AIG's statement to the Fed and Treasury includes language suggesting that American capitalists are coming to the realization that the current crisis could quickly bring down the world economic system. The report warns of the global implications in the most alarming way.

"It is questionable whether the economy could tolerate another shock to the system that a failure of AIG would produce," the company declares. "The value of the US dollar might fall, Treasury borrowing costs could rise, and the agency would face doubts about the ability of the US to support its banking system."

In another passage, AIG speaks of the possibility that European banks would have to raise $10 billion to rescue credit default swaps (insurance contracts against a company defaulting), which they bought, and could face rating downgrades.

"Under the present environment," the statement continues, "a downgrade of a few notches carries the risk of pushing the bank to bankruptcy."

Bloomberg News, in its account, notes: "Life insurance customers, their faith shaken in the industry, would redeem some of their $19 trillion in US policies, overwhelming firms already weakened by the credit crisis, AIG said."

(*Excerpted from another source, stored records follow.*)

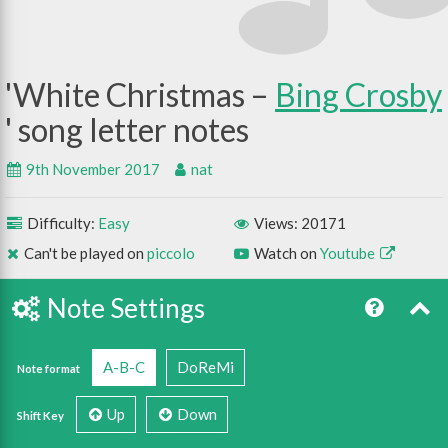
White Christmas –
Bing Crosby
9th November 2017
nat
Difficulty:
Easy
Views: 20171
Can't be played on
piccolo
Watch on
Youtube
Note Settings
A-B-C
DoReMi
Note format
Up
Down
Shift Key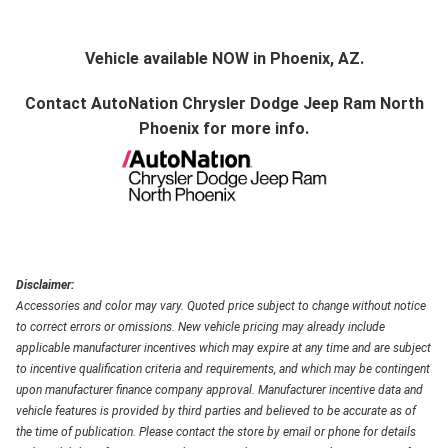
Vehicle available NOW in Phoenix, AZ.
Contact
AutoNation Chrysler Dodge Jeep Ram North
Phoenix
for more info.
Disclaimer:
Accessories and color may vary. Quoted price subject to change without notice
to correct errors or omissions. New vehicle pricing may already include
applicable manufacturer incentives which may expire at any time and are subject
to incentive qualification criteria and requirements, and which may be contingent
upon manufacturer finance company approval. Manufacturer incentive data and
vehicle features is provided by third parties and believed to be accurate as of
the time of publication. Please contact the store by email or phone for details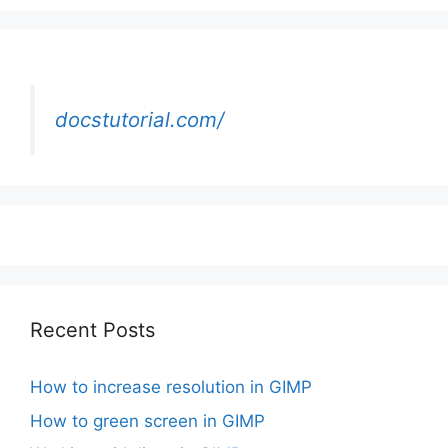
docstutorial.com/
Recent Posts
How to increase resolution in GIMP
How to green screen in GIMP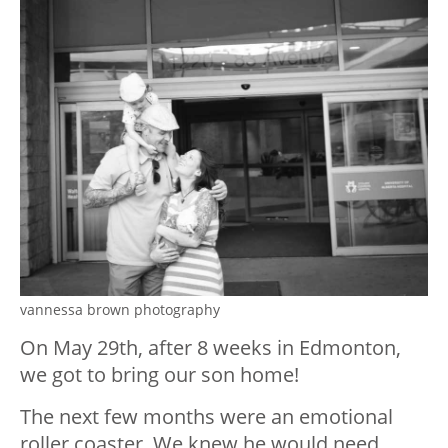
vannessa brown photography
On May 29
th
, after 8 weeks in Edmonton,
we got to bring our son home!
The next few months were an emotional
roller coaster. We knew he would need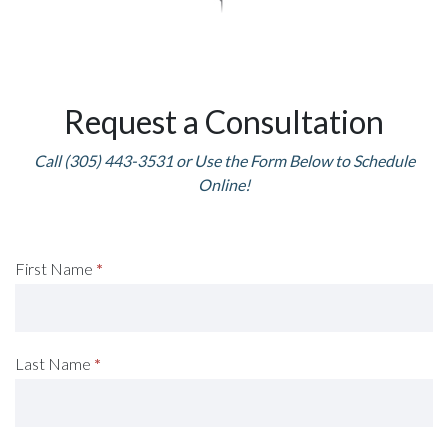
Request a Consultation
Call (305) 443-3531 or Use the Form Below to Schedule
Online!
Request
First Name
*
A
Consultation
Last Name
*
(Footer)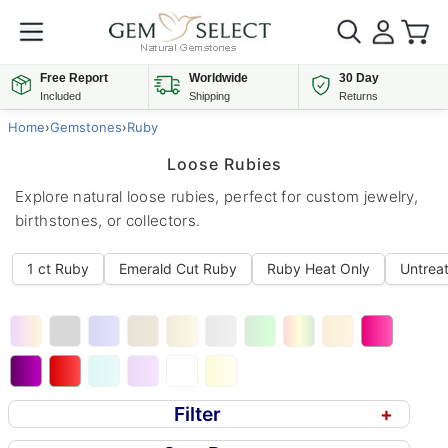
Free Report
Worldwide
30 Day
Included
Shipping
Returns
Home
›
Gemstones
›
Ruby
Loose Rubies
Explore natural loose rubies, perfect for custom jewelry,
birthstones, or collectors.
1 ct Ruby
Emerald Cut Ruby
Ruby Heat Only
Untrea
Filter
+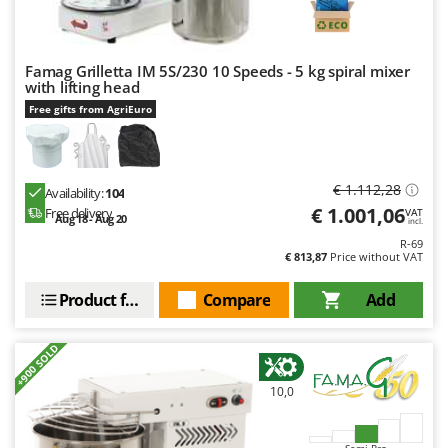
Ribimex
Ripartrak
Ritter
Famag Grilletta IM 5S/230 10 Speeds - 5 kg spiral mixer
with lifting head
River Systems
Free gifts from AgriEuro
Robomow
Rossofuoco
Rover Pompe
€ 1.112,28
Availability:
104
€ 1.001,06
Free delivery
VAT
Royal Food
Aug 18 - Aug 20
incl.
R-69
Ryobi
€ 813,87
Price without VAT
S
Product features
Compare
Add
S.T.P.
Santos
+900 SOLD
Sbaraglia
10,0
Schnitzer
Seven Italy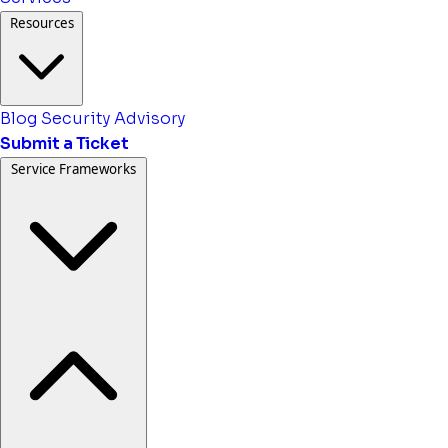
Resources
Blog
Security Advisory
Submit a Ticket
Service Frameworks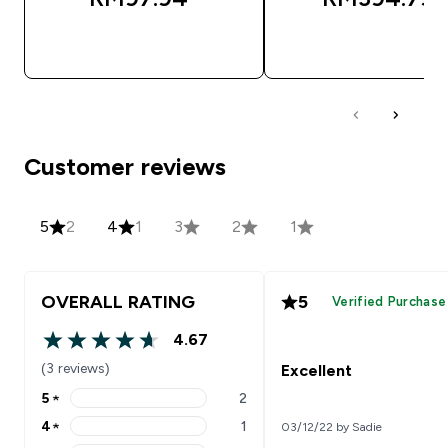
QUICK BUY
QUICK BUY
Customer reviews
5
2
4
1
3
2
1
OVERALL RATING
5
Verified Purchase
4.67
4.67 out of 5 stars
(3 reviews)
Excellent
5
★
2
5 stars rating 2 reviews
4
★
1
03/12/22 by Sadie
4 stars rating 1 reviews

AIG's concern is not with the factory and office workers who bought insurance policies. It is concerned with saving its own skin and that of the entire US financial system.

This becomes clear when it warns regulators of the consequences for those who have already benefited from taxpayers' money. Bloomberg News writes: "Goldman Sachs and Deutsche Bank AG were among at least two dozen financial institutions that were paid $50 billion from the bailout funds received by AIG." Others that received payments include Morgan Stanley, Royal Bank of Scotland and HSBC Holdings.

"AIG's presentation," Bloomberg News reports, "said that without more US help, investment losses would mean ‘AIG will not be able to repay its obligations' and that cash previously provided by the US, which controls a 79.9 percent stake in the insurer, could be lost."

This is a blunt admission that all of the measures taken by the administrations of Bush and Obama offer no real solution to the crisis. The only thing accomplished has been to ensure the bloated salaries of those responsible for the reckless behavior that precipitated the crisis in the first place.